Implementing encodings

When implementing a new encoding, one should subclass:

  • NumericEncoding if your encoding is numeric. An encoding is numeric if is meant to only encode numbers, e.g. BaseQualities.

  • OneToOneEncoding if your encoding is not numeric, but it always encodes a single byte to another byte (e.g. a letter to a number).

  • Encoding if your encoding is not one-to-one. In such cases, the encoding is typically more complex and could e.g. be meant to encode multiple elements to a single element, as in the case of KmerEncoding.

Note that all NumericEncodings are one-to-one (and inherit from OneToOneEncodings).

All OneToOneEncodings only needs to implement the _encode and _decode methods, and will the automatically be able to encode and decode strings, list of strings, BaseEncoded objects, etc:

The _encode and _decode methods will always be called with raw numpy-arrays. For _encode the array represents the byte value of the ASCII-character to encode (e.g. A will be “65”).

import bionumpy as bnp

class MyCustomEncoding(bnp.OneToOneEncoding):
    def _encode(self, data):
        return data + 1

    def _decode(self, data):
        return data - 1

    def __repr__(self):
        return "MyCustomEncoding()"

encoding = MyCustomEncoding()
sequence = "ACT"
encoded = encoding.encode(sequence)
decoded = encoding.decode(encoded)
print(encoded)
print(repr(encoded))
print(repr(encoded.raw()))
print(decoded)
print(repr(decoded))
print(repr(decoded.raw()))

Note that the encode-method can take many different types of data, such as strings and lists of strings.
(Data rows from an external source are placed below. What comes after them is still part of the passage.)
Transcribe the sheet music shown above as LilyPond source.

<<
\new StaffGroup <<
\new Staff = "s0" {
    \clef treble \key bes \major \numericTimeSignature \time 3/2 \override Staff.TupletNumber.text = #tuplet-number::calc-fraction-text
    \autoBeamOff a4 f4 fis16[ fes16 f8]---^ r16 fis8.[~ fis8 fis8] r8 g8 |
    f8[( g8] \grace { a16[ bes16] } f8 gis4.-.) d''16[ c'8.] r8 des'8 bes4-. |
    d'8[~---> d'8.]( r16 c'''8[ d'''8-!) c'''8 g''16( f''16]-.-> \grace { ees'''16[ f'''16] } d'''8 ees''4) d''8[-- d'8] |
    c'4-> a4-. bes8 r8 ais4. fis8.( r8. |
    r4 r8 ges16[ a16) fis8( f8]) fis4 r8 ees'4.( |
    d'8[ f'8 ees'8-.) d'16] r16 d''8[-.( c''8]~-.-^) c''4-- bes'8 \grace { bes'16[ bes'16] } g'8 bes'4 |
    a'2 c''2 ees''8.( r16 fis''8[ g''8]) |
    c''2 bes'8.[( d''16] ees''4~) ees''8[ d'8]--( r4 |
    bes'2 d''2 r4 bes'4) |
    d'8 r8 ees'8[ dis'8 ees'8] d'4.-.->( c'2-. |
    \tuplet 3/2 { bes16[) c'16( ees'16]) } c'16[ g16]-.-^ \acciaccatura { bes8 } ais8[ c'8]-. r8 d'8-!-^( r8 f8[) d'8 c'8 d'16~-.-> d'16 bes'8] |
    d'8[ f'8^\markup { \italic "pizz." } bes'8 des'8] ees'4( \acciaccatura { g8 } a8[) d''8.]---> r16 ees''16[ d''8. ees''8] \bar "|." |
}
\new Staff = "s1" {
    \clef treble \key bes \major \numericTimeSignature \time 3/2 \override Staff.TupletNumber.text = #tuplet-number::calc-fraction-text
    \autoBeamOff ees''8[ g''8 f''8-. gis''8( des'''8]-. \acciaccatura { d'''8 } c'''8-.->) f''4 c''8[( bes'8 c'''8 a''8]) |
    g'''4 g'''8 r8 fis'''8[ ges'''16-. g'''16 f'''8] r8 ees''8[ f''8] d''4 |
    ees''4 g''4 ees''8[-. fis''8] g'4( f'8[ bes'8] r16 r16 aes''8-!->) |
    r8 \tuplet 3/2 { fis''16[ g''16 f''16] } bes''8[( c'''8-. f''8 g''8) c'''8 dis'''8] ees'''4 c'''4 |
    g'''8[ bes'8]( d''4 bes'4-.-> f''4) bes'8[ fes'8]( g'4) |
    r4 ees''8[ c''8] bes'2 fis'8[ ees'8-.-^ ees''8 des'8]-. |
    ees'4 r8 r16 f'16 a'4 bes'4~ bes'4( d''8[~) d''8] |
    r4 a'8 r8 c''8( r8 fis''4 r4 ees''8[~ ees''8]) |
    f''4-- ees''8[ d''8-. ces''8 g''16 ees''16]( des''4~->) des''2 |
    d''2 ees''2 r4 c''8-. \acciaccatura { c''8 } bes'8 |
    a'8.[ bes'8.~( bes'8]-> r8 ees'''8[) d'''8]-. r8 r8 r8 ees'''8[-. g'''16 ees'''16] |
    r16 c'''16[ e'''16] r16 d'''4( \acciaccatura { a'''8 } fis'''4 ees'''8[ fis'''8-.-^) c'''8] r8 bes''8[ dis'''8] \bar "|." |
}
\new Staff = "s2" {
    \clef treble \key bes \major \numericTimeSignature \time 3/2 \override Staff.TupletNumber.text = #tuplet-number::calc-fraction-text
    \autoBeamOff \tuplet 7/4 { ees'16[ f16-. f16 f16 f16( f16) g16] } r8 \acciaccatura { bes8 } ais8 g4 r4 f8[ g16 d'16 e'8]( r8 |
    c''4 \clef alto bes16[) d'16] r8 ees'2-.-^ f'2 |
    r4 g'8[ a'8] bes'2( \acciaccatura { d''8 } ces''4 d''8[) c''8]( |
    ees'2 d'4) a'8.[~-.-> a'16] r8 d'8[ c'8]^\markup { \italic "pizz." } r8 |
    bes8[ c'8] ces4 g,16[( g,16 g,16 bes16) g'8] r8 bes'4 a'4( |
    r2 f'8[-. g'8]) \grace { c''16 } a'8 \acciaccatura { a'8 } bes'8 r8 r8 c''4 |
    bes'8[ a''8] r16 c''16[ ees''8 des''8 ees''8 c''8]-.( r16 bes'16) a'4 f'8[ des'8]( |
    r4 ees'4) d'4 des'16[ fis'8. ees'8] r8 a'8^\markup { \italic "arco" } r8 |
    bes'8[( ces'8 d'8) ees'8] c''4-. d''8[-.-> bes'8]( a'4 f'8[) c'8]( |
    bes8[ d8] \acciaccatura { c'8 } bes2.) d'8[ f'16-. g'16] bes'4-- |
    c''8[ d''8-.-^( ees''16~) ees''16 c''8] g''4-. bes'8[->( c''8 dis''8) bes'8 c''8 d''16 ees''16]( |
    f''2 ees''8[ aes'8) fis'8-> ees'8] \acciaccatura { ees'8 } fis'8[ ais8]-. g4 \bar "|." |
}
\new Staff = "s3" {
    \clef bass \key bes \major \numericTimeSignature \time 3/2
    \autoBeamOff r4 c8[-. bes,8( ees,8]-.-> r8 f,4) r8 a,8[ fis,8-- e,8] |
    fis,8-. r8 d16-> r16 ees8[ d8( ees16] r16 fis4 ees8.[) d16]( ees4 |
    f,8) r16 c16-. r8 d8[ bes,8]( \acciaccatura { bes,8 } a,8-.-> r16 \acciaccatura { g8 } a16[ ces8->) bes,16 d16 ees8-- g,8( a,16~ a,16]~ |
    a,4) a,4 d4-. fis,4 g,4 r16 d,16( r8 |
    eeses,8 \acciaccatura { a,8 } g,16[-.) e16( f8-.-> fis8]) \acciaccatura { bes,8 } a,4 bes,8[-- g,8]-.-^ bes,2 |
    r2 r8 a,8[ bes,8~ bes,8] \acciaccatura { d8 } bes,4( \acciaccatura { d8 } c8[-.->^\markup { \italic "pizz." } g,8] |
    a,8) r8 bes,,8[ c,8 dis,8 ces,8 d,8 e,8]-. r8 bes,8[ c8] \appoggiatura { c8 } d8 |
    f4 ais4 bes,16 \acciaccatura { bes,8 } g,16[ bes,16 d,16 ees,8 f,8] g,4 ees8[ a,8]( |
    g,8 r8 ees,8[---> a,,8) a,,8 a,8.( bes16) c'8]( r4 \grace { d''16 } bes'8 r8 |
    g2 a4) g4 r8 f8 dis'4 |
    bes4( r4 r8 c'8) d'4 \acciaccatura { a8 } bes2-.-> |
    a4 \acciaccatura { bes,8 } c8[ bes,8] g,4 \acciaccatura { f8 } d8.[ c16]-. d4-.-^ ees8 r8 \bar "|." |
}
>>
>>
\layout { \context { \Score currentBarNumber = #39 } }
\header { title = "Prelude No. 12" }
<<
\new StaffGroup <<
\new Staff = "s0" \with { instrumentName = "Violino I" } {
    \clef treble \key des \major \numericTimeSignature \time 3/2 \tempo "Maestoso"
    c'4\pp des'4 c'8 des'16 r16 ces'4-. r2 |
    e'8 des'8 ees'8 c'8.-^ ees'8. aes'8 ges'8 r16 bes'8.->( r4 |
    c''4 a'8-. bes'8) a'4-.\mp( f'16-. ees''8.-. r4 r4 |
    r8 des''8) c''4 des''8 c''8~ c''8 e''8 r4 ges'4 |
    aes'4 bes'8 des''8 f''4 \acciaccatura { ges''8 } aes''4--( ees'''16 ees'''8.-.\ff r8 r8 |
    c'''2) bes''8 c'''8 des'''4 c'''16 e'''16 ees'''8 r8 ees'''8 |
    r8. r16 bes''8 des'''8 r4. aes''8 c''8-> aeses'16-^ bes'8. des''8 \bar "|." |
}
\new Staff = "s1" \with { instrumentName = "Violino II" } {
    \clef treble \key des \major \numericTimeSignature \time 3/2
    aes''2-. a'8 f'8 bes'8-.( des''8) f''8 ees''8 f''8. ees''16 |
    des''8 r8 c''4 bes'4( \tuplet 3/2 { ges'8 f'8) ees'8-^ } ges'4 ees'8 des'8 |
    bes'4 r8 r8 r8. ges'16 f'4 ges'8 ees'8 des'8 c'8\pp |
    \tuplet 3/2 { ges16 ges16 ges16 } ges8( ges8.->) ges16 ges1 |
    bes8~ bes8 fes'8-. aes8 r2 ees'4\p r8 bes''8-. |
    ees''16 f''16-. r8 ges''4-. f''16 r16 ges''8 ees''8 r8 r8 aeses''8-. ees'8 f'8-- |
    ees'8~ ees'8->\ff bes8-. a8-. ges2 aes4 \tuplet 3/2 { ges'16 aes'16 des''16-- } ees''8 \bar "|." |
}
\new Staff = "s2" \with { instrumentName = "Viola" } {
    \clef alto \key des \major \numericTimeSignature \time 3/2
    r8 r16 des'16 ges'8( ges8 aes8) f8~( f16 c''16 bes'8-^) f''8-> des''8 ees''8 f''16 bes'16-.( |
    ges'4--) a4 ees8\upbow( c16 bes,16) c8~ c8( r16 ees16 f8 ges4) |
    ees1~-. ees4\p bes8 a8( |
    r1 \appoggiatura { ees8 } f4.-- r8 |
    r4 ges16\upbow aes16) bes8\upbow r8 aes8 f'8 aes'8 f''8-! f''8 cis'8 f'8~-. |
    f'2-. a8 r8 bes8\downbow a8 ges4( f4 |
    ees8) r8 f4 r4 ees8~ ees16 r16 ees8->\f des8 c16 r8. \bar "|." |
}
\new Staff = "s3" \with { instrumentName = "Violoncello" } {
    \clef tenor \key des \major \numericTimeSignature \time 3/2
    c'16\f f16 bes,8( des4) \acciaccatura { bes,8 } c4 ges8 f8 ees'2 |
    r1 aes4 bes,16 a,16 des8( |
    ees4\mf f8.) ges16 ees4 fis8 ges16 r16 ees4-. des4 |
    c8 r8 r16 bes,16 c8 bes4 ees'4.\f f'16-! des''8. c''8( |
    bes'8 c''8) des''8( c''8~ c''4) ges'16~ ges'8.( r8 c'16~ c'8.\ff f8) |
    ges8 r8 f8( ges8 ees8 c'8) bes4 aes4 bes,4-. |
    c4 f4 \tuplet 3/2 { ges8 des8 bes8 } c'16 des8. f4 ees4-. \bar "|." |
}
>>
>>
It will detect the type and call the private _encode method with a numpy array as input. The _decode method is meant to produce the byte-values of the original data. The above code will give:

ACT
encoded_array('ACT', MyCustomEncoding())
array([66, 68, 85], dtype=uint8)
ACT
encoded_array('ACT')
array([65, 67, 84], dtype=uint8)

Some other rules/guidelines:

  • Encodings that are used should always be objects, not classes (i.e. when specifying an encoding to as_encoded_array or EncodedArray).

  • EncodedArray and EncodedRaggedArray should only be used explicitely when data is already encoded correctly. No sanity checking is done when using these classes. When it is not clear whether data is encoded or not, use as_encoded_array. Users are not meant to be using Encoded(Ragged)Array directly.

  • All encoded data are wrapped in EncodedArray or EncodedRaggedArray EXCEPT when something is encoded with a NumericEncoding. In such cases, the encoded data will be an np.array or a RaggedArray. This is so that numeric numpy operations can be performed directly on the data.

  • Unencoded data may be “Encoded” with BaseEncoding. When decoding data, the result will typically be an Encoded(Ragged)Array with encoding BaseEncoding.